• _Фрагмент документа_:

━━━━

Чайлд придал новый смысл раскопкам доисторических памятников на Ближнем Востоке, но особенно повлиял на советских исследователей. Для них концепция двух доисторических революций стала вполне ортодоксальным развитием марксистской мысли. Следуя ей, можно было избежать конфликта как с официальной идеологией, так и с тем материализмом и эволюционизмом, которые к 1960-м гг. определяли мировоззрение подавляющего большинства советских историков всех поколений. В то же время чайлдовская теория действительно была живой и недогматичной, передовым направлением научного поиска. Существенной оказалась и возможность подключить к ней идеи Н. И. Вавилова по поводу земледельческих очагов.
Все это – Чайлд, Вавилов, городская революция, земледельческие очаги – оказалось сконцентрировано в книге В. М. Массона (1964)[101] и его курсе, читавшемся в середине 1960-х гг. на кафедре археологии ЛГУ. Чтобы оценить произведенное впечатление, надо представить себе всю глубину контраста между тем сумеречным образом «первобытного» прошлого, который предлагали студентам остальные доступные им источники (один Косвен чего стоил), и нарисованной Массоном блистательной картиной восхождения человечества по ступеням прогресса от натуфа к хассуне и от убейда к уруку. Но едва ли не самым поразительным было то, что прогресс этот осуществлялся на территории не только Ирака, но и южного Туркменистана – законной и полноценной части как древневосточного культурного пространства, так и Союза ССР.
Раскопки В. М. Массона сперва на Джейтуне, а затем на Алтын-депе представляют собой редкий в гуманитарной науке пример успешного «лабораторного эксперимента», когда сделанные на основе гипотезы предсказания подтверждаются опытом. Конечно, с позиций сегодняшнего дня и среднеазиатский земледельческий неолит, и города бронзового века в Иране и Туркменистане выглядят иначе, чем они виделись тридцать лет назад, однако для своего времени идеи Чайлда были интересны и плодотворны. Поддержав их, Массон сыграл чрезвычайно позитивную роль в истории науки о прошлом.

━━━━

• _Материал для изучения_:

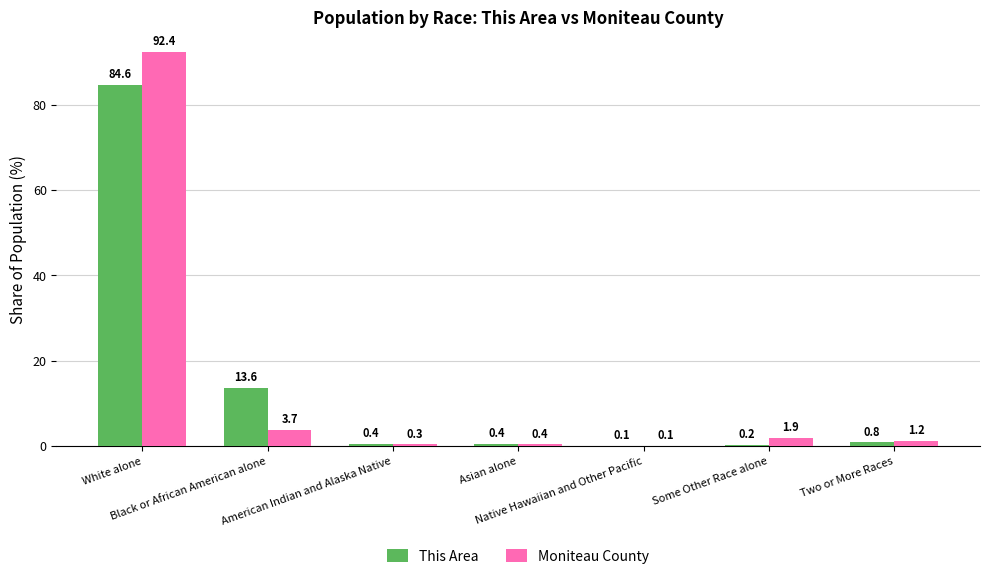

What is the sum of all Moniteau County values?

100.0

━━━━

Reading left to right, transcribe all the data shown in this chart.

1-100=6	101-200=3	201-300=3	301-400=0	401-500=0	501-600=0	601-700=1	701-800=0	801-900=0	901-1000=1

━━━━

• _Задания для выполнения_:
a – Отредактируйте фрагмент о Чайлде и Массоне: перепишите его от «Все это – Чайлд, Вавилов, городская» до «и Союза ССР.», заменив «блистательной» на «великолепной».
b – Почему, согласно фрагменту о Чайлде и Массоне, концепция Чайлда особенно повлияла на советских исследователей? Ответьте в одном–трёх предложениях.
c – Согласуются ли с фрагментом о Чайлде и Массоне следующие утверждения? На каждое ответьте «да» или «нет» и приведите решающие слова фрагмента.
(i) Курс Массона читался в середине 1960-х гг. на кафедре археологии ЛГУ.
(ii) Массон сначала вёл раскопки на Алтын-депе, а затем на Джейтуне.
(iii) Сегодня среднеазиатский земледельческий неолит видится так же, как тридцать лет назад.

• _Ответы к заданиям_:
a –
Все это – Чайлд, Вавилов, городская революция, земледельческие очаги – оказалось сконцентрировано в книге В. М. Массона (1964)[101] и его курсе, читавшемся в середине 1960-х гг. на кафедре археологии ЛГУ. Чтобы оценить произведенное впечатление, надо представить себе всю глубину контраста между тем сумеречным образом «первобытного» прошлого, который предлагали студентам остальные доступные им источники (один Косвен чего стоил), и нарисованной Массоном великолепной картиной восхождения человечества по ступеням прогресса от натуфа к хассуне и от убейда к уруку. Но едва ли не самым поразительным было то, что прогресс этот осуществлялся на территории не только Ирака, но и южного Туркменистана – законной и полноценной части как древневосточного культурного пространства, так и Союза ССР.

b – Для советских исследователей концепция двух доисторических революций была ортодоксальным развитием марксистской мысли. Следуя ей, можно было избежать конфликта как с официальной идеологией, так и с материализмом и эволюционизмом, определявшими мировоззрение большинства советских историков. Кроме того, теория была живой и недогматичной, и к ней можно было подключить идеи Н. И. Вавилова о земледельческих очагах.

c –
(i) Да: «его курсе, читавшемся в середине 1960-х гг. на кафедре археологии ЛГУ».
(ii) Нет: «Раскопки В. М. Массона сперва на Джейтуне, а затем на Алтын-депе».
(iii) Нет: «выглядят иначе, чем они виделись тридцать лет назад».